Salvador Sobral ganha a Eurovisão. O Benfica é tetracampeão. Daqui a uns meses, Medina ganhará a CML, mesmo com os convites disfarçados de empreendedorismo que afastaram boa gente para as periferias em busca de rendas menos ridículas. Mas, aquilo que nos fala no interior em burburinho incessante é: quem ganha a competição internacional do IndieLisboa 2017?
Aqui no Deus Me Livro, por termos faltado à consulta do oráculo de Belline, bem como à do rei dos ultracongelados, Marco Bellini (e ele é que sabe), não sabemos quem será o contemplado, contudo, deixamos as dicas com muito gosto: ou Boli Bana (de Simon Gillard), ou Somniloquies (de Lucien Castaing-Taylor e Véréna Paravel). Elaboremos, com brevidade.
“Boli Bana” tem a favor: a menção honrosa, nos créditos, à inspiração de Alberto Caeiro; revelar a proeza de, no cu de Judas do Burkina Faso, ter um puto com uma camisola do Sporting Lisbon (dos tempos áureos do patrocínio PT); mostra-nos a crueldade animalesca de uma circuncisão a sangue frio numa criança; contrapõe, na introdução, uma das mais belas dicotomias do cinema recente, filmada e editada quer com exuberância, como com prudência – a morte de um animal para consumo, pese o cariz ritualistíco, intercaladas com o nascimento de um bebé albino (tirem disto o que quiserem, mas lá que é brilhante, é.)
A segunda aposta, “Somniloquies”, possivelmente a sessão com mais desistências desta edição do Indie (exceptuando as curtas internacionais que não enchem a sala com amigos da equipa técnica), é um risco assumido. Para quem nunca teve ou terá problemas de vista, é compreensível que se sinta defraudado com o dinheiro investido, já que se trata do primeiro filme (profissional e ao longo de toda a sua duração) com um misto grave de miopia e astigmatismo, praí com doze dioptrias em cada olho. É, contudo, uma experiência sensória com toda a probabilidade de se demarcar de tudo o que já tenham visto, feita por tusto e meio.
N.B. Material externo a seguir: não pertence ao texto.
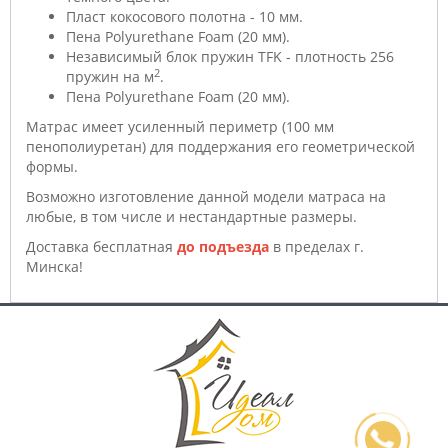
Пласт кокосового полотна - 10 мм.
Пена Polyurethane Foam (20 мм).
Независимый блок пружин TFK - плотность 256
2
пружин на м
.
Пена Polyurethane Foam (20 мм).
Матрас имеет усиленный периметр (100 мм
пенополиуретан) для поддержания его геометрической
формы.
Возможно изготовление данной модели матраса на
любые, в том числе и нестандартные размеры.
Доставка бесплатная
до подъезда
в пределах г.
Минска!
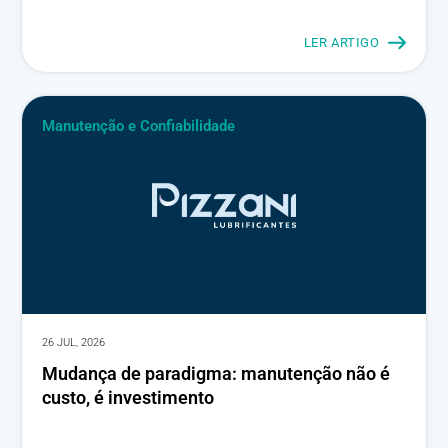
LER ARTIGO
Manutenção e Confiabilidade
26 JUL, 2026
Mudança de paradigma: manutenção não é
custo, é investimento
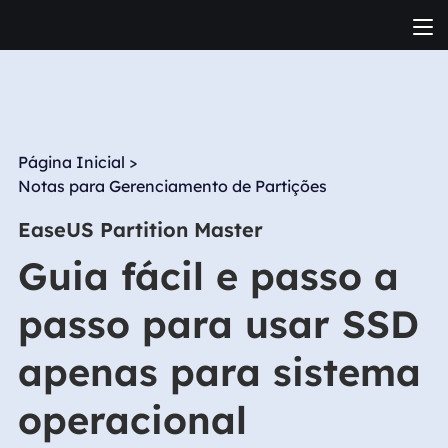
Página Inicial
>
Notas para Gerenciamento de Partições
EaseUS Partition Master
Guia fácil e passo a
passo para usar SSD
apenas para sistema
operacional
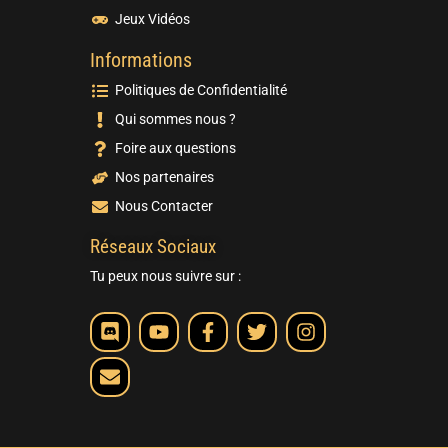
Jeux Vidéos
Informations
Politiques de Confidentialité
Qui sommes nous ?
Foire aux questions
Nos partenaires
Nous Contacter
Réseaux Sociaux
Tu peux nous suivre sur :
A premissa de uma vida não corpórea – aquela que jaz nos delírios de um sono profundo – recorrendo às gravações do arquivo Dion McGregor, o mais conhecido falador sonâmbulo do mundo – é aliada à exploração próxima e distante de sucessivos corpos de todos os feitios, em desfoque envolto numa escuridão cega, partilhando com o registo sonoro apenas o torpor adormecido. “Somniloquies” tanto consegue ser mais assustador que qualquer selecção oferecida na secção Boca do Inferno, como é mais cómica que qualquer piadola com referência aos subsídios do ICA que vão apanhar no bar da Culturgest.
Posto isto, e para concluirmos em grande, o Deus Me Livro contava ainda incluir “Ghost Hunting”, de forma oficial, nas suas apostas. Porém, graças ao fiasco da projecção no Grande Auditório da Culturgest, que sobrepôs legendas dessincronizadas (as inglesas, entregues à aleatoriedade, nem coincidiam com as imagens), o visionamento do filme tornou-se impossível. Fica aqui a dica: é filmão e há internet para cavar, cavar muito fundo, bem fundo.
Nota: este artigo foi escrito antes de qualquer uma das previsões apresentadas.